When is the law not the law?
When it’s not practiced and enforced.
It needs to be remembered that … “the existence of a law is not the same as the enforcement of the law.” (EDO, Aut. 2020)
It is generally accepted that the law only works when there is at least an 88 per cent plus compliance rate. Anymore that 12 per cent or an 1/8 of the population not abiding by the law and the whole situation begins to unravel.
For example: a minority of people rubbishing Munibung Hill disturbs the pristine bushland setting for everyone else.
Enforcement is not keeping pace with the steady stream of rubbishers – or tossers as the government campaigns like to phrase it. Those who knowingly see it as their right to leave behind the packaging of the drinks and snacks and meals that they carry to Munibung Hill to enjoy, thus adding to their experience, are spoilers for others experience. While happy to carry out the contents of the cans and packets in their bellies they are unhappy to carry out the drink bottles, cans and packaging in their bags or pockets.
It falls on the 88 per cent to carry out not only their own bottles, cans and packaging, but also the additional left-overs of the most probably much less than 12 per cent who fail to see that if we all behaved as they did, they wouldn’t visit Munibung Hill because of the piles of rubbish left scattered about.

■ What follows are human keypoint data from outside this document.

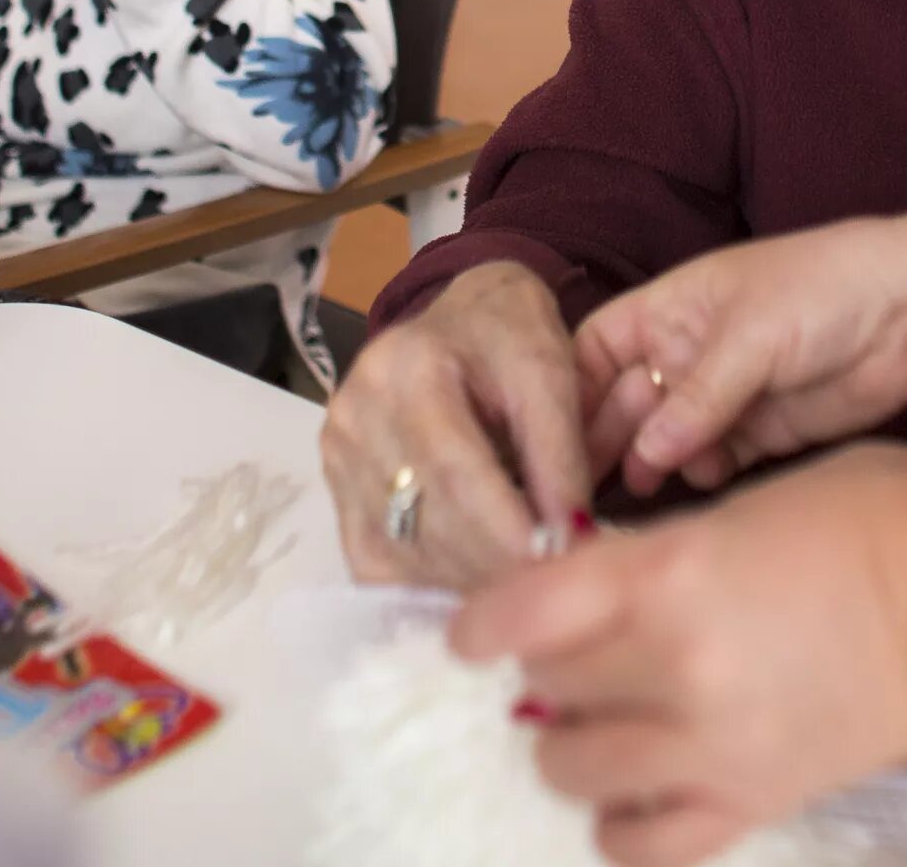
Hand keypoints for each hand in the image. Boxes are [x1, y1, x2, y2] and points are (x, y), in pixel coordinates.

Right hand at [320, 263, 593, 588]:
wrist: (462, 320)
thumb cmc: (511, 339)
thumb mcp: (552, 372)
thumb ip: (561, 453)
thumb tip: (571, 537)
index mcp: (406, 368)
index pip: (453, 471)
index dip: (506, 531)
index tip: (558, 569)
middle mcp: (355, 415)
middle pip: (423, 520)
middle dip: (493, 567)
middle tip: (554, 587)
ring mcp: (335, 458)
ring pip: (399, 553)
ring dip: (466, 582)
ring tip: (524, 584)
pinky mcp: (335, 494)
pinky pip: (376, 565)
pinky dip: (429, 585)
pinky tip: (477, 582)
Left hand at [451, 443, 906, 866]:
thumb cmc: (884, 518)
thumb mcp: (755, 504)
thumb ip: (667, 552)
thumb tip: (607, 582)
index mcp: (669, 575)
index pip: (523, 612)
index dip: (481, 623)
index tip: (469, 631)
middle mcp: (673, 668)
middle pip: (546, 687)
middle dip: (543, 670)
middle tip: (564, 654)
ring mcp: (711, 747)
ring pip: (573, 767)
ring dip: (569, 742)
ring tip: (598, 717)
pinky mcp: (754, 802)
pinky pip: (645, 845)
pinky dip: (620, 826)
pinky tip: (632, 795)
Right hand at [575, 218, 906, 498]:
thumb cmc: (823, 288)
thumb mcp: (748, 336)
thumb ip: (697, 397)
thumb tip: (646, 453)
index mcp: (669, 309)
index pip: (595, 350)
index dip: (570, 391)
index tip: (548, 435)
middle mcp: (685, 352)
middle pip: (623, 402)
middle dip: (603, 441)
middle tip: (578, 488)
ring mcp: (722, 395)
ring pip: (664, 440)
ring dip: (649, 464)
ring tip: (635, 494)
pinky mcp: (758, 432)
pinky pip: (710, 461)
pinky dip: (697, 474)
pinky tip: (695, 482)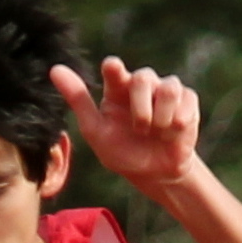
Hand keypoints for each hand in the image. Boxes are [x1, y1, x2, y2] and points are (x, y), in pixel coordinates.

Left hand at [53, 56, 203, 194]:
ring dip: (161, 117)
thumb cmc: (122, 152)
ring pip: (168, 88)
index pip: (113, 69)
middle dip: (142, 108)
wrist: (154, 174)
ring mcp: (165, 90)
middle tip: (140, 129)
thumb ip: (78, 100)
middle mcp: (141, 84)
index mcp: (117, 89)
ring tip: (157, 133)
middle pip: (143, 78)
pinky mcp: (187, 100)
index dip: (114, 68)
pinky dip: (177, 122)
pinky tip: (172, 132)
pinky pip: (186, 101)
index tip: (112, 68)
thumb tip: (54, 69)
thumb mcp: (96, 132)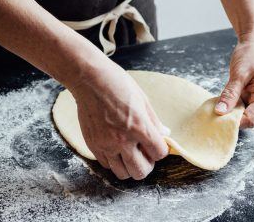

Our best long-term hope is to change the story. To have a narrative that starts with toddlers that we don’t rubbish mother earth:
That how we treat our mother (earth), is how we treat ourselves.
That there is no away – what goes around comes around. We live on a finite planet.
That we all live downstream – the backyard of one is the front yard of another.
That the plants and animals at Munibung Hill are our cousins and close relatives that deserve kindness and respect.
That rubbishing the earth does no one any favours,
That a disregard for the health and wellbeing of neighbours and fellow travellers on the walk through life is like leaving a debt that the next generation have to pay back with interest.